In meetings over brunch and pre-dinner drinks to discuss the project, which was designed to be unrelated to Papadopoulos’s role on the Trump campaign, the source pressed Papadopoulos about WikiLeaks 

Papadopoulos on more than one occasion replied claiming ignorance about the group’s plans to release damaging information on Hillary Clinton. He also told the source that the campaign didn’t advocate for help from WikiLeaks or the Russians because it was “illegal” and “compromises the US national security,” according to the report.

FBI officials said at the time and reiterated later to the IG that the answer sounded “canned” and “like a lawyer wrote it.”  

5:35 p.m. ET, December 9, 2019

The report brought up the salacious allegations in the Steele dossier

From CNN's Katelyn Polantz

The Justice Department inspector general's report paints a more thorough picture on what the FBI found when it tried to verify information in Christopher Steele's dossier on President Trump and Russia — including attempts to verify the existence of video tapes of "alleged unorthodox sexual activity."

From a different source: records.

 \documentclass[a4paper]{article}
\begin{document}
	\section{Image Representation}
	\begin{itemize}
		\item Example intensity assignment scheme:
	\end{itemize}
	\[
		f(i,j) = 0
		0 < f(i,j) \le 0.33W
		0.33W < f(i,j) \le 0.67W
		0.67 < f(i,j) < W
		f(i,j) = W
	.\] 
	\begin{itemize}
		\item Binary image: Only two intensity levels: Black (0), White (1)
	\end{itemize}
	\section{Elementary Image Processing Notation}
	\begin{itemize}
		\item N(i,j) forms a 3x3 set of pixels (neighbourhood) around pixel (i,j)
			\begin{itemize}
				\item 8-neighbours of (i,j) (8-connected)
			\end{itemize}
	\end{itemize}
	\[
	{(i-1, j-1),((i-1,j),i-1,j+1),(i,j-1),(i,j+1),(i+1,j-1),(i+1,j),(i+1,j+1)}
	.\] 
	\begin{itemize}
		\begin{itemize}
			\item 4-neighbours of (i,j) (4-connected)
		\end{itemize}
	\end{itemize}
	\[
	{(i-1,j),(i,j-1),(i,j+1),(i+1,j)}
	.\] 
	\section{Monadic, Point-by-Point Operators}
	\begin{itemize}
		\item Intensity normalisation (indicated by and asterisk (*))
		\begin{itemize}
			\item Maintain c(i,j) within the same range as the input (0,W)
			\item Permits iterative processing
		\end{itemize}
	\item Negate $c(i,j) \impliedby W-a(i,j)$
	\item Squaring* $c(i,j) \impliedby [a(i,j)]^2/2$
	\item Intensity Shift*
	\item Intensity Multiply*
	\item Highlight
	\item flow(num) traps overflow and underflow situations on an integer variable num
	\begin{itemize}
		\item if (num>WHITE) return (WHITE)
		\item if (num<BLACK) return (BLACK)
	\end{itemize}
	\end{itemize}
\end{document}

Steele's primary source for information in the dossier, for instance, told the FBI he or she may have talked about Trump's alleged sexual activities in "jest" and couldn't confirm whether the tape was real, the report states, quoting the source.

"The Primary Sub-source explained that he/she reported to Steele that Trump's alleged unorthodox sexual activity at the Ritz Carlton hotel was 'rumor and speculation' and that he/she had not been able to confirm the story," the report states.

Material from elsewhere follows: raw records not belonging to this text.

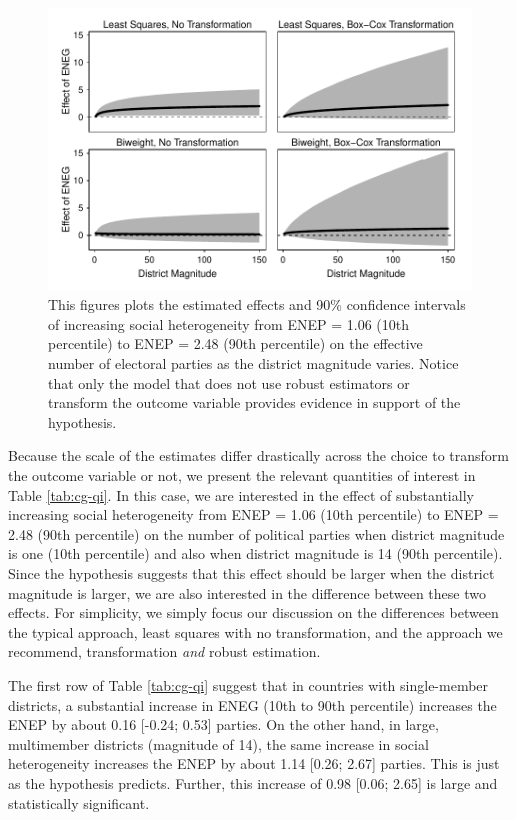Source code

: \documentclass[12pt]{article}
\begin{document}
\begin{figure}[h!]
\begin{center}
\includegraphics[scale = 0.8]{figs/cg-fd-plots.pdf}
\caption{This figures plots the estimated effects and 90\% confidence intervals of increasing social heterogeneity from ENEP = 1.06 (10th percentile) to ENEP = 2.48 (90th percentile) on the effective number of electoral parties as the district magnitude varies. Notice that only the model that does not use robust estimators or transform the outcome variable provides evidence in support of the hypothesis.}\label{fig:cg-fd-plots}
\end{center}
\end{figure}

Because the scale of the estimates differ drastically across the choice to transform the outcome variable or not, we present the relevant quantities of interest in Table \ref{tab:cg-qi}. In this case, we are interested in the effect of substantially increasing social heterogeneity from ENEP = 1.06 (10th percentile) to ENEP = 2.48 (90th percentile) on the number of political parties when district magnitude is one (10th percentile) and also when district magnitude is 14 (90th percentile). Since the hypothesis suggests that this effect should be larger when the district magnitude is larger, we are also interested in the difference between these two effects. For simplicity, we simply focus our discussion on the differences between the typical approach, least squares with no transformation, and the approach we recommend, transformation \textit{and} robust estimation.

The first row of Table \ref{tab:cg-qi} suggest that in countries with single-member districts, a substantial increase in ENEG (10th to 90th percentile) increases the ENEP by about 0.16 [-0.24; 0.53] parties. On the other hand, in large, multimember districts (magnitude of 14), the same increase in social heterogeneity increases the ENEP by about 1.14 [0.26; 2.67] parties. This is just as the hypothesis predicts. Further, this increase of 0.98 [0.06; 2.65] is large and statistically significant.
\end{document}
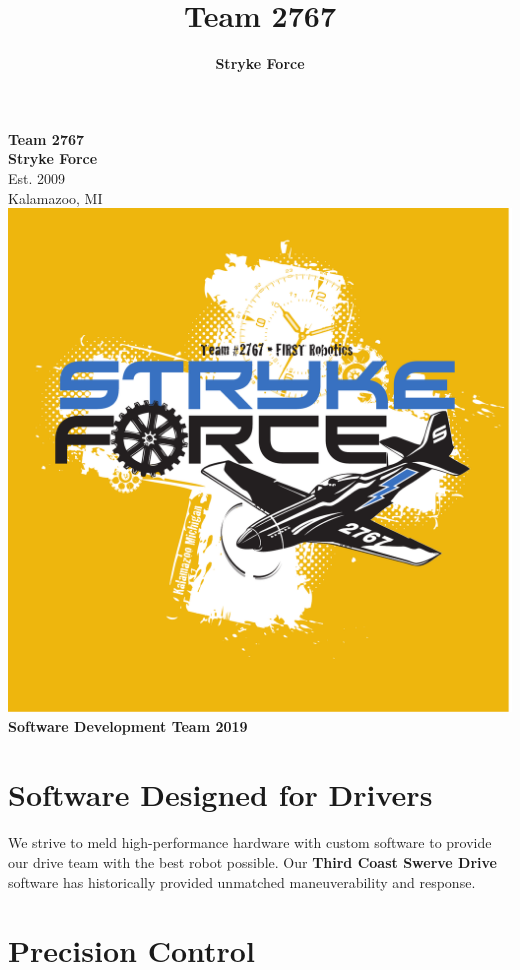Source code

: \documentclass[10pt,tumble]{leaflet}
\title{Team 2767}
\author{\Large\textbf{Stryke Force}}
\begin{document}
\begin{center}
 \LARGE\textbf{Team 2767\\ Stryke Force}\\
 \Large{Est. 2009\\ Kalamazoo, MI}\\
 \vspace{0.5in}
 \includegraphics[scale=0.2]{assets/strykeforce}\\
 \vspace{0.5in}
 \LARGE\textbf{Software Development Team 2019}
 \vfill
\end{center}

\section{Software Designed for Drivers}
We strive to meld high-performance hardware with custom software to provide our drive team with the best robot possible. Our \textbf{Third Coast Swerve Drive} software has historically provided unmatched maneuverability and response.

\section{Precision Control}
\end{document}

Many of the claims by Steele, a former British spy, have held up over time, or have proven to be at least partially true, including the fact that there was a concerted Russian operation to attacking the 2016 election. The Justice Department has brought criminal charges against dozens of Russian hackers and online trolls for allegedly interfering with the election.

Steele's dossier had also asserted that Trump could be vulnerable to Russian blackmail, among other things. The salacious allegations in Steele's memos remain unproven, nearly three years after the memos went public — a point which the inspector general's report on Monday underlines.